West blinked. “You’re an observant woman, aren’t you?”

“I’m a woman. We observe. I’m also a detective.”

“Then I plead guilty, for what choice do I have against such an onslaught of feminine instinct?”

“Get over it. You said you had questions, too. Give.”

“I have many questions, but one especially big one: the young couple who reported that Mary Trevean appeared to be unconscious had rented one of her cottages for the weekend. Before St. Ives took them in for questioning they explained there were three properties the victim had for holiday lets. They’d chosen the one with the best view. I took a quick look around Trevean’s house for just one thing, which I did not find.
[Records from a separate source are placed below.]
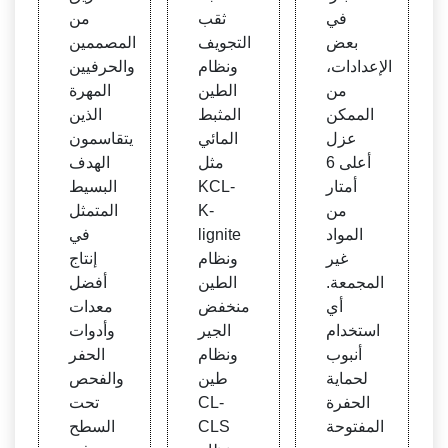
في
ثقب
من
بعض
التجويف
المصممين
الإعدادات،
ونظام
والحرفيين
من
الطين
المهرة
الممكن
المثبط
الذين
عزل
المائي
يتقاسمون
أعلى 6
مثل
الهدف
أمتار
KCL-
البسيط
من
K-
المتمثل
المواد
lignite
في
غير
ونظام
إنتاج
المجمعة.
الطين
أفضل
أي
منخفض
معدات
استخدام
الجير
وأدوات
أنبوب
ونظام
الحفر
لحماية
طين
والفحص
الحفرة
CL-
تحت
المفتوحة
CLS
السطح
My people found nothing either. But it should have been somewhere obvious.”

“And that would be…?”

West smiled, but Terry blinked once and beat him to it.

“A reservations book! Of course! The record of her renters…It’s gone?”

West shrugged. “All I can say is that we have not found it. There’s a counter in the kitchen with a tall seat by the phone where I should think she’d have kept it, but the surface is empty. Wiped clean, in fact. Let’s just have my people continue to take the place apart looking for the book, her personal papers, and whatever else and then the scene will be all yours.”

“The phone?”

“Wall-mounted land line. No mobile evident. Old fashioned, she was, I guess.”

“Who’s her phone service provider?”

“British Telecom, according to bills in a kitchen drawer: they say she had cable and Internet, too.”

“Computer, then?

“That’s not been found either.”

“I wish Morgan were here.”

“You’re doing fine, Terry. All the right questions. I’m just short of answers.”